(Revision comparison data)
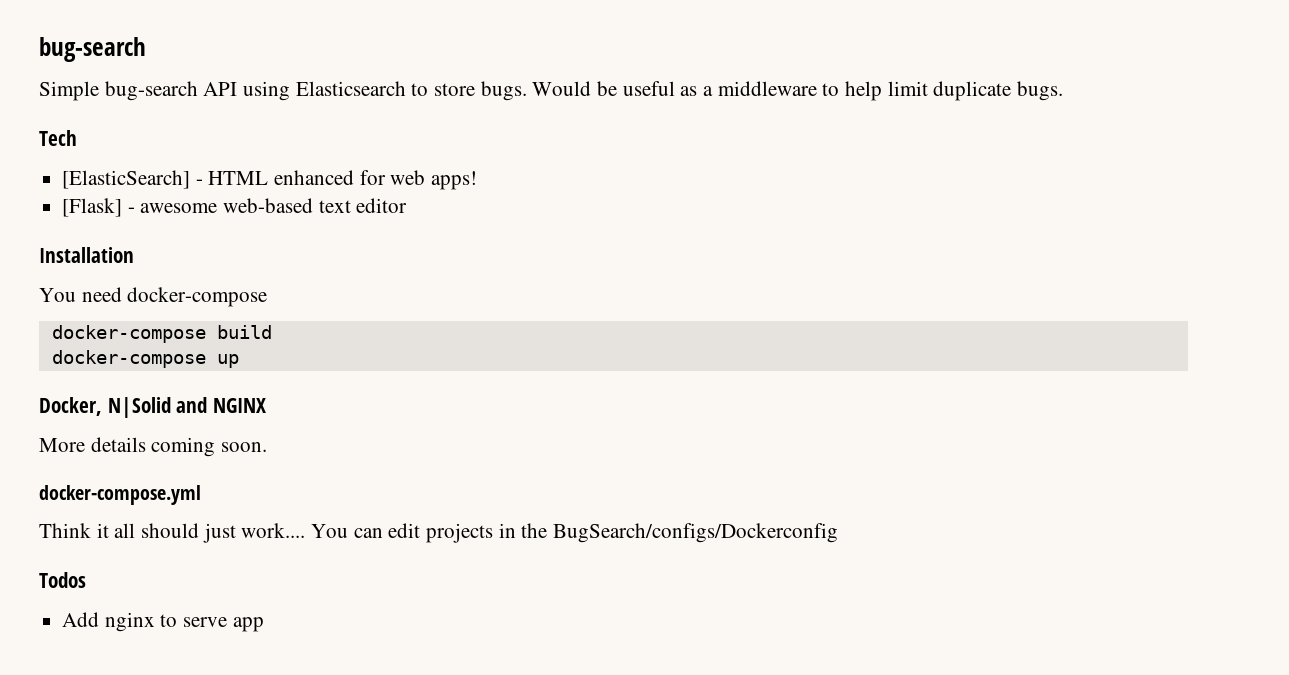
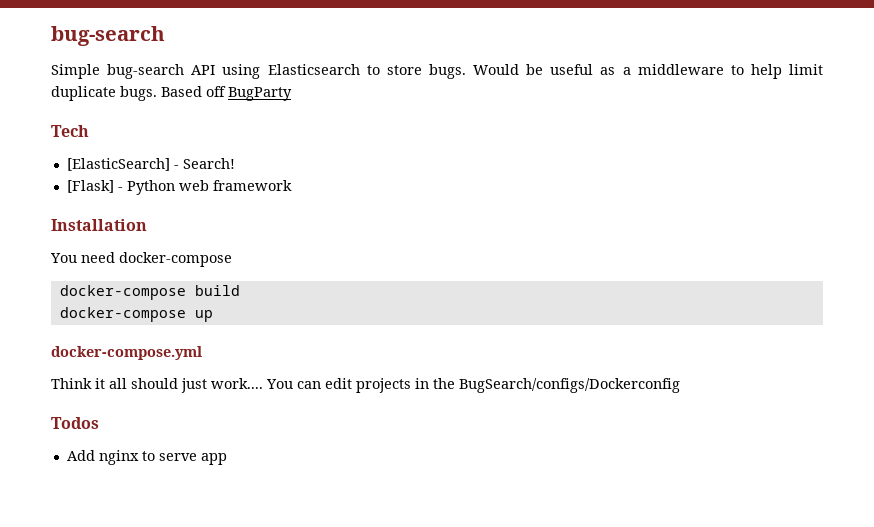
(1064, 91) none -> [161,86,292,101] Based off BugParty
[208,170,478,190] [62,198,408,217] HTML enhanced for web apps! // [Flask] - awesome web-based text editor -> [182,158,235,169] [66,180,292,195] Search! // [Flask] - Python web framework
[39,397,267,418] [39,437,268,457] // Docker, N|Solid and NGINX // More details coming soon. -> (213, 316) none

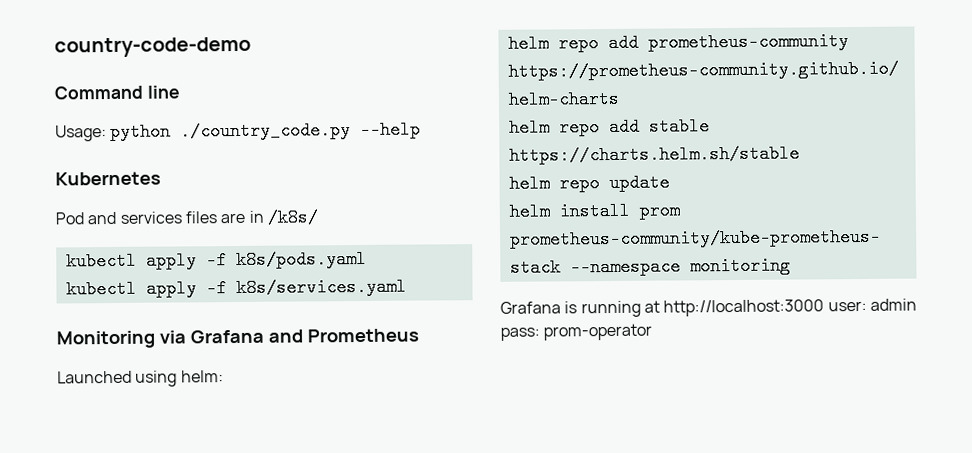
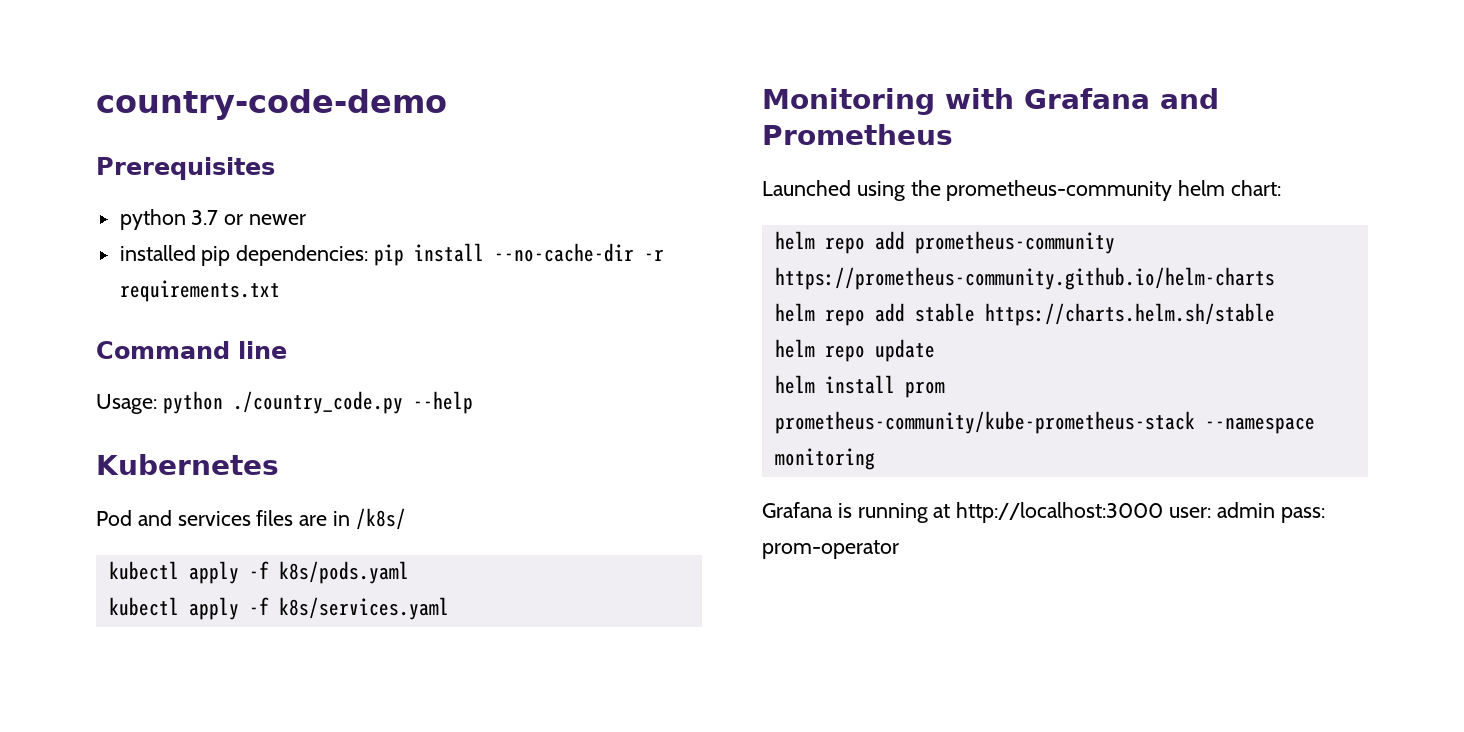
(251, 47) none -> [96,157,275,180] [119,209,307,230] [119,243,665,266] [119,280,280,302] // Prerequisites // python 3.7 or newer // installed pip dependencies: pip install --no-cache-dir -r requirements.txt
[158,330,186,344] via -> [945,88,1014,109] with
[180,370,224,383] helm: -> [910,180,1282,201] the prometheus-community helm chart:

* [EXERCISE OBJECTIVE]:
Copy exactly the lines that run from the line containing "[39,397,267,418] [39,437,268,457] //" to the end of the data above, keeping both end lines and leaving out all pictures.

* [RESPONSE AREA]:
[39,397,267,418] [39,437,268,457] // Docker, N|Solid and NGINX // More details coming soon. -> (213, 316) none

(251, 47) none -> [96,157,275,180] [119,209,307,230] [119,243,665,266] [119,280,280,302] // Prerequisites // python 3.7 or newer // installed pip dependencies: pip install --no-cache-dir -r requirements.txt
[158,330,186,344] via -> [945,88,1014,109] with
[180,370,224,383] helm: -> [910,180,1282,201] the prometheus-community helm chart:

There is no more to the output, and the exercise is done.